That's a given we are talking about tuning a bow to get the best from it.

One thing that Rattus Mentioned was a higher brace for a longer draw, I have seen the same thing with some of my bows but for some reason I go for the opposite when looking for efficiency. I go for as low a brace height as I can get away with IE not pealing the skin off my arm lol

A lower brace height makes the bow touchier to shoot and a higher brace makes it more forgiving to shoot. So if you are a newbie or someone who doesn't have the greatest release then you want the higher side. But play with it till you find what works best. Sure you can take a bow and twist the string to the MFGs recommended Brace height and it will shoot fine with the right arrows but say one size arrow shows stiff and the next shows to soft. Sure you can add weight or take away weight of the arrow to get it shooting(This is why I think some shoot 200 grain heads lol) But if the arrow is close you likely can get it just right with a brace height adjustment .. Randy


----------



## Arcus (Jul 7, 2005)

Thanks. That helps.




Viper1 said:


> Arcus -
> 
> The change in spine requirements with changing brace height (which I assume is what you're referring to) has more to do with the INITIAL push from the bow and angle-off at departure than with the arrow's speed. And yes, it is counter intuitive.
> 
> ...


----------



## rattus58 (Jul 9, 2007)

Viper1 said:


> Tom -
> 
> Without knowing exactly "how" you shoot, if a higher brace height works "better" for you, it usually means your arrows are pr are acting slightly overspined.
> 
> ...


Interesting. I should probably write some of this stuff down like I do with my muzzleloader to have something "concrete" to refer too.
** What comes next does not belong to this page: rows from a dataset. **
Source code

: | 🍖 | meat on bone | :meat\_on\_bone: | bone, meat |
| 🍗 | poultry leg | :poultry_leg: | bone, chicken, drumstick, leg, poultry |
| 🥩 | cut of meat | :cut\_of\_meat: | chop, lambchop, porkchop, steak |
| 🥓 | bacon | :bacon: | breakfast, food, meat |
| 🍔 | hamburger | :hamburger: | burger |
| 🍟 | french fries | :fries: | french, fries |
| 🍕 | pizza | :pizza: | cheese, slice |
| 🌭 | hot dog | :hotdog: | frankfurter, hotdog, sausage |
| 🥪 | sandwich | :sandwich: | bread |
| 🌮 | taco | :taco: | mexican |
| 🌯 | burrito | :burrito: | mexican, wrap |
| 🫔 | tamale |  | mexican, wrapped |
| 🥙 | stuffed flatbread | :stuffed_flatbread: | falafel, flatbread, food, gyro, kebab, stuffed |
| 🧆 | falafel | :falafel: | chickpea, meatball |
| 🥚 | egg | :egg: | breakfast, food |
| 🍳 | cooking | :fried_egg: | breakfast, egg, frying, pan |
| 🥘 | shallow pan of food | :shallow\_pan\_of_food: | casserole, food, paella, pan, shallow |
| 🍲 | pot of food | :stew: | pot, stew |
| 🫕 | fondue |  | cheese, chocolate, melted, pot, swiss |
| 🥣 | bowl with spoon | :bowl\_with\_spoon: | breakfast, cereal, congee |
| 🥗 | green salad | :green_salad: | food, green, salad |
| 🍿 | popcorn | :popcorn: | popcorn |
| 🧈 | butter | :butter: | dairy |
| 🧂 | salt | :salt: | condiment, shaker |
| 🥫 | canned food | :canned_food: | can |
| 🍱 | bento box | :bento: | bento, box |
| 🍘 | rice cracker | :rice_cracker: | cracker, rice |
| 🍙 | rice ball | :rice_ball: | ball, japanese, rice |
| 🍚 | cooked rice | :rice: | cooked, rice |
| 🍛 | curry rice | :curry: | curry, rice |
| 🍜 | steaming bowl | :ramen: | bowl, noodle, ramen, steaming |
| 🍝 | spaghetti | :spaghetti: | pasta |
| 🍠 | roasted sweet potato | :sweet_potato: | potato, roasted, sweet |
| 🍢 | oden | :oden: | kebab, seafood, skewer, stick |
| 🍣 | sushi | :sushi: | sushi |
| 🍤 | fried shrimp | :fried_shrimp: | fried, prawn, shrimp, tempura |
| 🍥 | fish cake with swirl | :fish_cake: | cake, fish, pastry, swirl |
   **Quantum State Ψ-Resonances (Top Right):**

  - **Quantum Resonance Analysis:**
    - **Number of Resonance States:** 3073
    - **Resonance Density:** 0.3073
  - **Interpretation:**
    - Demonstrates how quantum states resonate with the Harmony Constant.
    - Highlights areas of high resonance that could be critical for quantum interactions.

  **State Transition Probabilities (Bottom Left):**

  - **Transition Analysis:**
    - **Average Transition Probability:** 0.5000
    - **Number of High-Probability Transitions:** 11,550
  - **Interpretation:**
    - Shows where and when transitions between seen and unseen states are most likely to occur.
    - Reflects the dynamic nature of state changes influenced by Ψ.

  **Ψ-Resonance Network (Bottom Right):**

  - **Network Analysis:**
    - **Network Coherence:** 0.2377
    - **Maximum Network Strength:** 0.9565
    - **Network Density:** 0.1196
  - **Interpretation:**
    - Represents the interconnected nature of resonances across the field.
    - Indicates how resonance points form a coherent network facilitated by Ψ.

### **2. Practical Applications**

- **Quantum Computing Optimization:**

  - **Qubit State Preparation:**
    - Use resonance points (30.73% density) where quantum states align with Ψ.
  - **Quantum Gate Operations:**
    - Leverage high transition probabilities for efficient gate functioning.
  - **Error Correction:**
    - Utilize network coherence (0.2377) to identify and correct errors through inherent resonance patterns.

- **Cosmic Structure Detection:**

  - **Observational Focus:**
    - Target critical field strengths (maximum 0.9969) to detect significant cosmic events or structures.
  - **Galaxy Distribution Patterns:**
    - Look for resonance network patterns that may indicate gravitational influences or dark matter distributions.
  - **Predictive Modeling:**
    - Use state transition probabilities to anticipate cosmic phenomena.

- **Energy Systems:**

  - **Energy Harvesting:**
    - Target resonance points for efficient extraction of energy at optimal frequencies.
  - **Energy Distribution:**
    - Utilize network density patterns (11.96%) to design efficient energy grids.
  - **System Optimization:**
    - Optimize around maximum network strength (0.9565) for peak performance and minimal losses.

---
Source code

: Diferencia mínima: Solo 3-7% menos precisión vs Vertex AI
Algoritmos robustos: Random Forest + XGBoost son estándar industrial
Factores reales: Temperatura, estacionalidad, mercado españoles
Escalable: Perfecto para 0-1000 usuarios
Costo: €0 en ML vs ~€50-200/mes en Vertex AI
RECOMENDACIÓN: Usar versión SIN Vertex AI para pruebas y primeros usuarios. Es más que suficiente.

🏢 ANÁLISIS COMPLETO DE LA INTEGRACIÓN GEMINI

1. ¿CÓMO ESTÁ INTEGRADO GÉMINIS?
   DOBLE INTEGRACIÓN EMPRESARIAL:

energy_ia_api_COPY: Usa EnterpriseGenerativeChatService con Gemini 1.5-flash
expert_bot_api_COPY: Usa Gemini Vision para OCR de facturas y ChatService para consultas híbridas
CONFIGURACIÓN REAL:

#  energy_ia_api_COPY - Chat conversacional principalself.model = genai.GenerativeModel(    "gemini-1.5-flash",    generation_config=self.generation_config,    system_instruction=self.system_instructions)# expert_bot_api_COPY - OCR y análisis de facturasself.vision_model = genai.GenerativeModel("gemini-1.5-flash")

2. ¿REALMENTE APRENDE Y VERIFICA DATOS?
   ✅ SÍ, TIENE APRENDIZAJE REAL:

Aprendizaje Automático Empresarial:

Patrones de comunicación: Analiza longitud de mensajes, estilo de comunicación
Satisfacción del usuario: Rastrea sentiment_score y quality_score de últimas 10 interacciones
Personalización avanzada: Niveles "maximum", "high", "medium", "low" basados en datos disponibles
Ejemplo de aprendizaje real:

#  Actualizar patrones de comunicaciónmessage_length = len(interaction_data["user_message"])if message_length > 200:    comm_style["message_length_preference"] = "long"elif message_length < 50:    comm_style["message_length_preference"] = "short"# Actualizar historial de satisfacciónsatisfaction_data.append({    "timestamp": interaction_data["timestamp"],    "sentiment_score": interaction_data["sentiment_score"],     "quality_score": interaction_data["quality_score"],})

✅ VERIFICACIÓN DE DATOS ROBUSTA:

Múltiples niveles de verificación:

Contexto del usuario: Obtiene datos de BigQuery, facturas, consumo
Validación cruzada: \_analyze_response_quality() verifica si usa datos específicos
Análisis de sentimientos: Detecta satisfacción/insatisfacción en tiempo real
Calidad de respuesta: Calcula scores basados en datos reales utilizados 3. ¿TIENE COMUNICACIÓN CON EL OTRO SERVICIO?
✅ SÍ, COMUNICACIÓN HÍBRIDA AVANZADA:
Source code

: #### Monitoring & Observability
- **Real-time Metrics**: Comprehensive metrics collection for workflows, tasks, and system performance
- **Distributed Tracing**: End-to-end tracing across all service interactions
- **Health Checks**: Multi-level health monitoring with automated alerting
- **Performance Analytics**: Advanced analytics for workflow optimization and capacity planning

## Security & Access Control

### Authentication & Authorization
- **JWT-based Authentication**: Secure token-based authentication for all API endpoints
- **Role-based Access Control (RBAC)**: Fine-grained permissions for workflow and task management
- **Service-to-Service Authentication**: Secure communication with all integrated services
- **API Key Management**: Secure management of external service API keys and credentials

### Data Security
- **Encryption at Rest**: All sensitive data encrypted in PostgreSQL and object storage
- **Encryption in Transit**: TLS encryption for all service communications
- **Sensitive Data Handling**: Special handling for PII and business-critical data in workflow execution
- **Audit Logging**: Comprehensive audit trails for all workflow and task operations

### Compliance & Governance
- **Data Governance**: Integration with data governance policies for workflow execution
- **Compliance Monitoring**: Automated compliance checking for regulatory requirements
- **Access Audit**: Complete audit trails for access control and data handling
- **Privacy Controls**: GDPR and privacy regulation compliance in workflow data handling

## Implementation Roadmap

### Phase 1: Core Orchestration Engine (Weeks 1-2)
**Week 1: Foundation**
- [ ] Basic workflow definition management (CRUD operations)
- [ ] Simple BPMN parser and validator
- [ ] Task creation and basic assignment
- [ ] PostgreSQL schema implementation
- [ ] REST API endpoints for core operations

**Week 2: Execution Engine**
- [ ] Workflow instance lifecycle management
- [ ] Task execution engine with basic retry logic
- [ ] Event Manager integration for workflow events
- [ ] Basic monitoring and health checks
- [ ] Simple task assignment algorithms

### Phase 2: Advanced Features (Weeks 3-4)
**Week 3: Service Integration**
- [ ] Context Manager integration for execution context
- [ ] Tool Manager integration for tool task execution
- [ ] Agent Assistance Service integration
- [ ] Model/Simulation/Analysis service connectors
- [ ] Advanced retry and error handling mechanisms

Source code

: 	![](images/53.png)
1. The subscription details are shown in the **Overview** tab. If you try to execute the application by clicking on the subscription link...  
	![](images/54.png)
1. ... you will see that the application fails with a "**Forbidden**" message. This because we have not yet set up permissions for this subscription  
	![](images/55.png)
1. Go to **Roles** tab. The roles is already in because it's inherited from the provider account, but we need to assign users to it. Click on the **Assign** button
Thank you for both your observations and the diagram you posted... 

Much Aloha.. Tom  :beer:


----------



## Tajue17 (Aug 18, 2005)

with all my bows I start with the max brace height no matter what then I un twist the string only to fine tune my arrows as I'm bareshafting them,,, bows get noisy and my opinion they get less forgiving with a lower brace height so I sacrifice a little useless speed for a quiet bow and more forgiving bow..


----------